Last year, a group of women filed a class-action lawsuit against the sheriff’s office and the jail’s medical provider, alleging that health care in Santa Rita is “grossly inadequate” and the infirmary is “filthy.” According to the lawsuit, one woman with an abnormal heart valve was not given any treatment and did not see a doctor for months. Another woman who was working waxing the floors slipped and hit her head and the next day could not get out of bed. She received no medical examination and CFMG staff only gave her ibuprofen, according to the suit.
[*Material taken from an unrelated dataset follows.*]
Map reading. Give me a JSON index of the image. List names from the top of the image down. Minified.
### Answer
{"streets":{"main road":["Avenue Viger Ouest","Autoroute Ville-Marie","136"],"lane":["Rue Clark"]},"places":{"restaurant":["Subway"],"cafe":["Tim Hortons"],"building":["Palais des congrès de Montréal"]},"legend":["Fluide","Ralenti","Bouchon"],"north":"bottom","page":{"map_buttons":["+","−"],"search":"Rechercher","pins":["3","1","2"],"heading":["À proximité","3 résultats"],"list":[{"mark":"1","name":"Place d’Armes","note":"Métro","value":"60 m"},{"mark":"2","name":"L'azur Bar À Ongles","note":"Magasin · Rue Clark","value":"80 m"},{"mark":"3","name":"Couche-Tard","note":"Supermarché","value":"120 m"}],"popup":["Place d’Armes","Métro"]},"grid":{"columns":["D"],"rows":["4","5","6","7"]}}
The lawsuit alleges that many of the issues stem from having a for-profit medical provider with a contract that rewards it financially for denying medical care. CFMG itself must pay all costs of any outpatient medical services incurred, which motivates the company to limit all care to the jail whenever possible. One woman alleges that she gave birth alone in an isolation cell after deputies and medical staff refused to take her to a hospital when she experienced abdominal pain.

The suit alleges that the CFMG’s “atrocious treatment” of the woman, Candace Steel, “was motivated by greed and inflicted… for the sole purpose of pursing profit at the expense and by the suffering of wards of the state.”

Yolanda Huang, an attorney for the plaintiffs, said, “The standard of medical care for prisoners is very low. What is more concerning is that the very set up of the institutions; such as very cheap, poor-quality foods; the denial of adequate sleep (only six hours a night), and for women very limited access to the outdoors, all contribute to development of chronic diseases (diabetes, hyper tension, etc.), which will eventually become costs society as a whole has to shoulder.”

The sheriff’s office has denied that there is any problem with medical care in the jail. Sheriff’s officials have acknowledged that Steel gave birth in the jail but said that she was not alone and was attended by medical staff.

Lawsuits related to the jail have already been costly for Alameda County. An Express investigation last year found that from 2015-2017, Alameda County paid more in civil rights lawsuits than any other agency in the region, including paying $5.4 million in settlements for conditions in the jail.

Most of the lawsuits relate to the larger Santa Rita jail. But just three days before Glenn Dyer was closed, civil rights attorney Glenn Katon filed a lawsuit alleging excessive force at that jail. Inmate Curtis Crenshaw alleges that he was the target of a harassment campaign by Deputy Ronald Broach, who told inmates, “you’re under my control” and “I can do whatever I want.”

The lawsuit alleges that Broach was transferred to Glenn Dyer because of the number of complaints against him at Santa Rita. At one point last year, the lawsuit alleges that Broach threw Crenshaw’s possessions all over the floor, poured water on them, and then beat him with the help of another deputy, David Ronquillo.

Glenn Dyer may be closed, but it could still cost the county.